Following the financial and economic crisis, broad consensus emerged on the need for reform and better governance of the global economy. Tightening financial supervision in the private sector and tackling dangerous imbalances in EU economies (growth of debt and deficits) seemed to be a priority for all. In April 2011, the Economic and Monetary Affairs Committee of the European Parliament adopted six new legislative proposals on economic governance, also known as the 'six-pack'.
On Thursday 23rd June, the European Parliament adopted its position on this economic governance package during a plenary session. This text will now serve as the backbone of the talks between MEPs and Member States which will continue until a final agreement can be reached. With this vote the views of the Parliament and the 27 Member States on economic governance are becoming closer but some obstacles remain, especially when it comes to sanctions on countries which don't comply with the rules.
Parts of the package, particularly the proposals dealing with strengthening the Stability and Growth Pact (SGP), went through with slim margins (see results of the votes below), with the S&D, Greens/EFA and GUE/NGL groups voting against specific parts of the proposals. On 21st June (two days before the vote), we met Philippe Lamberts, a Green MEP and member of the ECON Committee, to ask him what he thinks about the package.
Could you explain what exactly this package on economic governance is?
This package is the European response to the Euro crisis. The package is divided into six legislatives proposals (hence the 'six-pack'): three of them concern the Stability and Growth Pact, two of them focus on macroeconomic surveillance and the last one proposes new standards for national budgetary frameworks.
We are now in the final phase of the negotiations between the two legislative powers - the Parliament and the Council - under the mediation of the Commission. The objective is to reach an agreement before the end of June or, at the latest, for the European Parliament session of July.
The Greens have a nuanced attitude towards the package: we are not going to say no to all the proposals but we are not going to say yes to everything either.

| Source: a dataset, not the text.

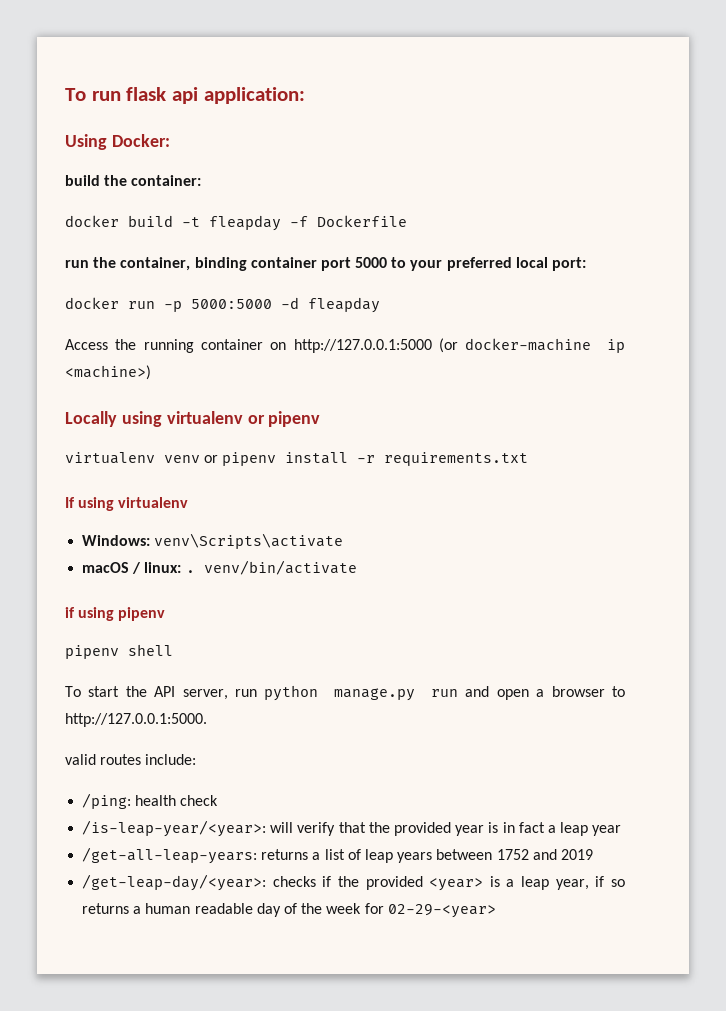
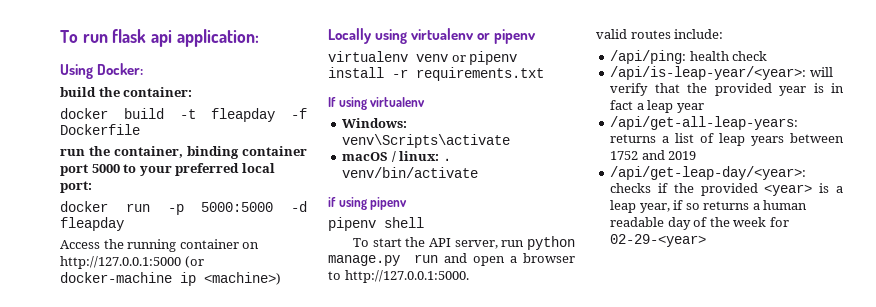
[82,793,132,809] /ping: -> [610,50,687,64] /api/ping:
[82,820,267,837] /is-leap-year/<year>: -> [610,66,807,80] /api/is-leap-year/<year>:
[82,847,258,864] /get-all-leap-years: -> [610,116,799,130] /api/get-all-leap-years:
[82,874,267,891] /get-leap-day/<year>: -> [610,166,807,180] /api/get-leap-day/<year>:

Are you in favour of the three proposals regarding the Stability and Growth pact?
- Prudent fiscal policy and economic policy co-ordination
- Speeding up and clarifying the implementation of the excessive deficit procedure
- Sanctions related to breaches of the Stability and Growth Pact's rules
With the Euro crisis, it was clear that the Stability and Growth Pact didn't work - Member States were not sanctioned when disrespecting the rules. The pact needs to be strengthened but we believe that there are two unacceptable imbalances in the proposal.
Firstly we believe that, when controlling public deficits, we have to consider both spending and income. The proposal only focuses on cutting public spending - austerity is the only measure considered useful in fighting the crisis. Improvements have to be made in that area, no doubt, but a decrease in public spending will particularly impact the most vulnerable people, which is unfair.

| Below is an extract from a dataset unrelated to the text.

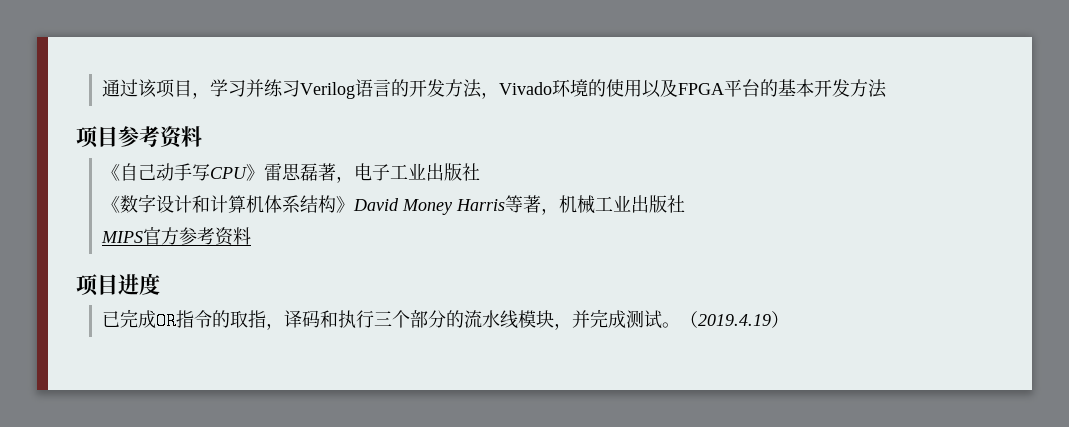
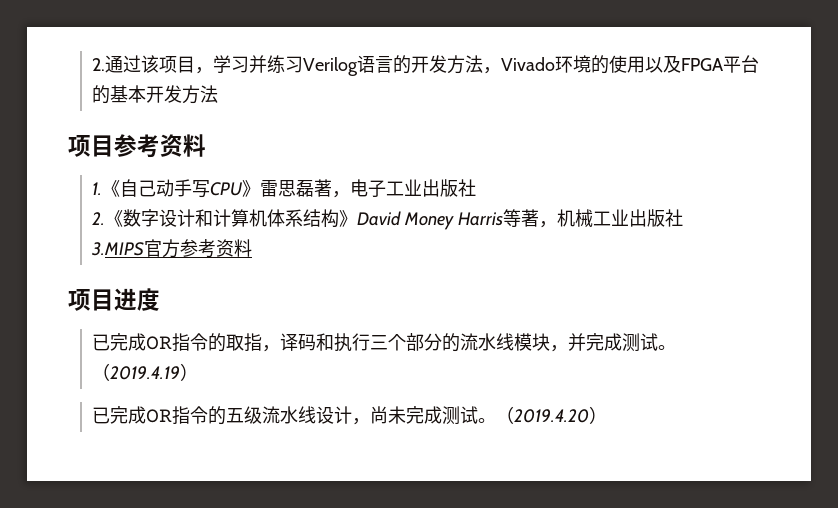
(102, 88) none -> [92,58,106,71] 2.
(202, 136) none -> [92,182,103,195] 1.
(481, 172) none -> [92,212,106,225] 2.
[101,231,144,243] MIPS -> [91,242,145,256] 3.MIPS
(790, 319) none -> [92,406,608,425] // 已完成OR指令的五级流水线设计，尚未完成测试。（2019.4.20）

Secondly, strong discipline on budgetary balance is important but this has to be nuanced. Public debts have increased because of the financial crisis. Governments needed money to help finance the private sector and banks, which created a deficit, but not because of a standard public policy. It is too easy to ask for public money and at the same time to ask to limit public deficit. Another important nuance is that the proposition stresses the importance of hard budgetary discipline but is soft on the rest. The objectives of the EU 2020 strategy for example are not binding. We believe that discipline on the budget should be tough, but so should discipline on poverty reduction, employment, education, research and development, climate change… The two should be given the same importance. But this was not accepted by the Council nor by the European Parliament.

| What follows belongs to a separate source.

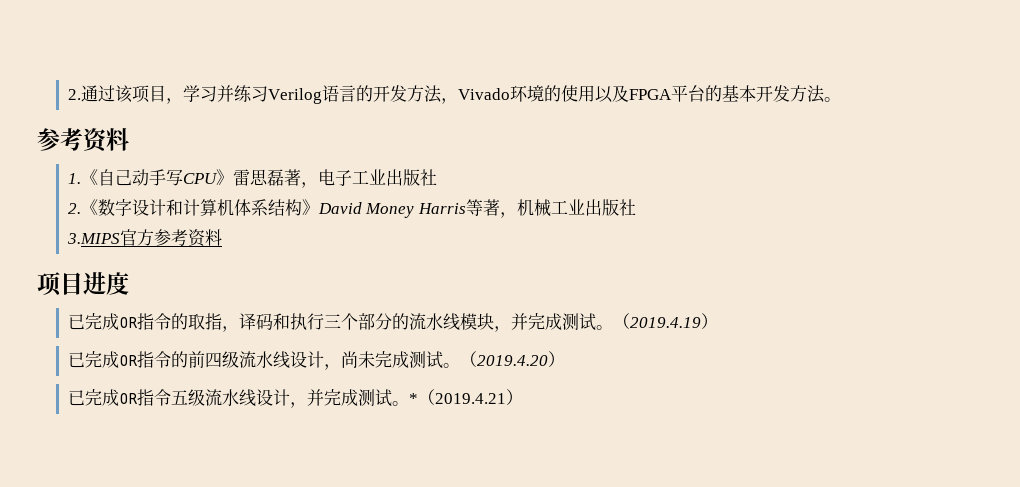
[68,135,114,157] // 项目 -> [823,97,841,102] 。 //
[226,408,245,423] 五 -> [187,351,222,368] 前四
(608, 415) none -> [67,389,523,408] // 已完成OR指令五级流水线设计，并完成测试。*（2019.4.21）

Finally, I would like to point out the lack of discussion on fiscal integration between Member States, taxation of financial transactions, the fight against fraud, green tax system…
What about the propositions on macroeconomic surveillance, economic governance and budgetary frameworks?
- Preventing and correcting macroeconomic imbalances
- Sanctions related to macroeconomic imbalances
- Standards for national budgetary frameworks
There we can see a real improvement. It is important to monitor public deficit but also other macroeconomic variables like the private sector's debt, speculative bubbles, income inequalities… The compromise we reached seems acceptable.
What do you think of the sanctions related to macroeconomic imbalances? The Commission recently made some economic recommendations to Belgium and this created a heated debate…
There is no problem with the Commission making recommendations for a balanced budget. The problem is that the Commission also tells Member States how to do it. Whether a country chooses to decrease public spending or increase other income in order to achieve a balanced budget is not the Commission's business. It is exactly the same with labour productivity. To remain competitive, a country can choose to reduce labour costs or to increase the added value created by the workers - we can look at both the numerator and the denominator. The problem is that the European Commission is a politically-oriented body and is not accountable to the Parliament.